Making a budget is the best way to make sure that you’re handling your spending. However, most people struggle because they don’t know how to get started. The thought of creating a budget from scratch can be pretty overwhelming at times. Fortunately, you can start with something simple.
Today, we’re going to introduce you to a basic five category budget that you can use to get your spending under wraps and ensure that you’re prepared for anything. This is the kind of budget you’ll need to use if you’re going beyond the 50/30/20 budget where you’re putting 20% into savings, 30% into your wallet, and 50% into your bills.
The five category budget gives you a little bit of extra structure to work with so you can see where your money is going every month.
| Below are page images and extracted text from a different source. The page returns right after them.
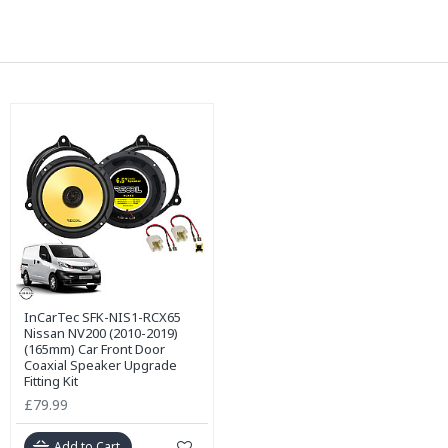
InCarTec SFK-NIS1-RCX65
Nissan NV200 (2010-2019)
(165mm) Car Front Door
Coaxial Speaker Upgrade
Fitting Kit
£79.99
Add to Cart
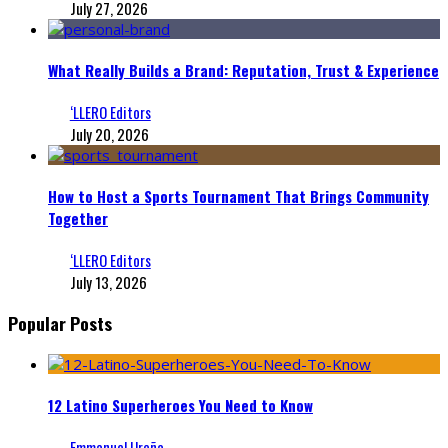
July 27, 2026
What Really Builds a Brand: Reputation, Trust & Experience
‘LLERO Editors
July 20, 2026
How to Host a Sports Tournament That Brings Community
Together
‘LLERO Editors
July 13, 2026
Popular Posts
12 Latino Superheroes You Need to Know
Emmanuel Ureña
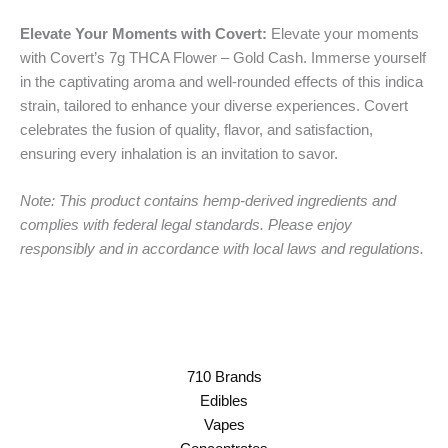
Elevate Your Moments with Covert:
Elevate your moments
with Covert’s 7g THCA Flower – Gold Cash. Immerse yourself
in the captivating aroma and well-rounded effects of this indica
strain, tailored to enhance your diverse experiences. Covert
celebrates the fusion of quality, flavor, and satisfaction,
ensuring every inhalation is an invitation to savor.
Note: This product contains hemp-derived ingredients and
complies with federal legal standards. Please enjoy
responsibly and in accordance with local laws and regulations.
710 Brands
Edibles
Vapes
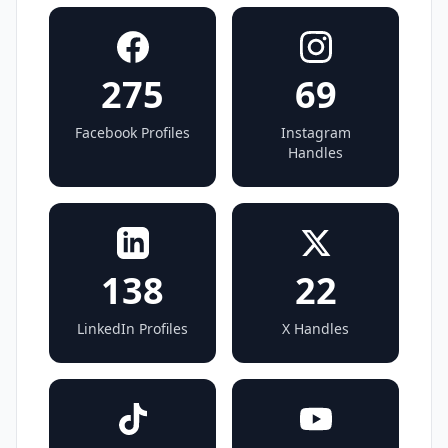
275
69
Facebook Profiles
Instagram
Handles
138
22
LinkedIn Profiles
X Handles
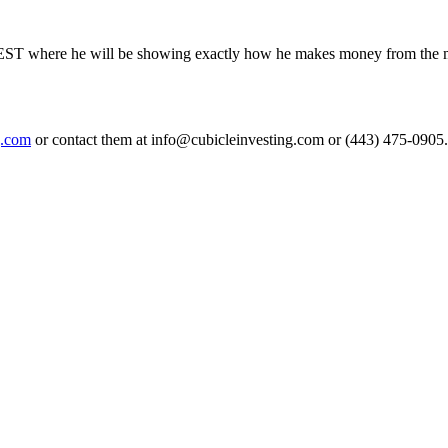
EST where he will be showing exactly how he makes money from the marke
g.com
or contact them at info@cubicleinvesting.com or (443) 475-0905.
One of the most important budget categories involves looking at what you spend on the place where you live. In an ideal world, your housing shouldn’t account for more than about 40% of your take-home income. However, there are cases when you might need to go beyond this, particularly if you’re living in an area where real estate isn’t cheap.
If you’re struggling with trimming your housing costs when it comes to things like mortgage and rent bills, look into other expenses to do with the house that you can trim, such as utility bills from expensive vendors, and costs for things like cable and insurance. Remember, if you do have a mortgage, you can always look into refinancing every so often to see if you can bring the pricing down a little.
The next expense to think about is transportation. However, this shouldn’t take up mor than around 15% of your income ideally. If you can, keep transportation costs down to 10%, which means that you shouldn’t be spending a fortune on not just your car maintenance, but your gas bills, and even the loan that you used to get your car in the first place.
Remember, transportation costs go beyond your basic car payments. The costs of transportation include everything, from gasoline and oil changes, to car washes, tune-ups car repairs and similar expenses that you might forget about from time to time. Your transportation costs might even include the amount you spend for parking when you go to work each day.
Other living expenses
Living expenses beyond your car and your home are usually discretionary expenses, and they shouldn’t take up more than 20% of your income if possible. Living expenses like recreational activities, entertainment, and even paying for streaming services that you use at home shouldn’t be taking up a huge portion of your money every month. If you think that these miscellaneous expenses are costing you too much, then you might need to find ways to cut down.
Beyond what we’ve covered so far, other living expenses might include things like paying for your cell contract or dealing with things like paying for clothes and other items that you need around the home from time to time. The standard “food” bill should be part of your home bills, not something that you put into your extra expenses.
The saying that you should always pay yourself first is a good motto, although it’s often difficult for people to stick to. With each paycheck, it’s important that you put at least 10% of your income away to savings. You could even think about setting up a separate account that you can’t access as frequently, so you’re less tempted to spend this money.
Consider putting your cash in a savings account that you don’t have a card for or look for something that allows you to earn interest whenever you make sure that you don’t remove money from your reserves for a while. This will eventually give you some extra money in your pocket, and it will ensure that you can approach your goals faster.
Finally, remember that paying off your debts shouldn’t consume more than 15% of your income. This includes any student loans you have, and short term loans such as those offered by Omacl. You don’t have to worry about things like mortgage and auto payments in this sector because you’ve dealt with those in the other segments we’ve mentioned above.
Ideally, once you get rid of debt completely, you should be able to put the money you have in this part of your account towards savings instead.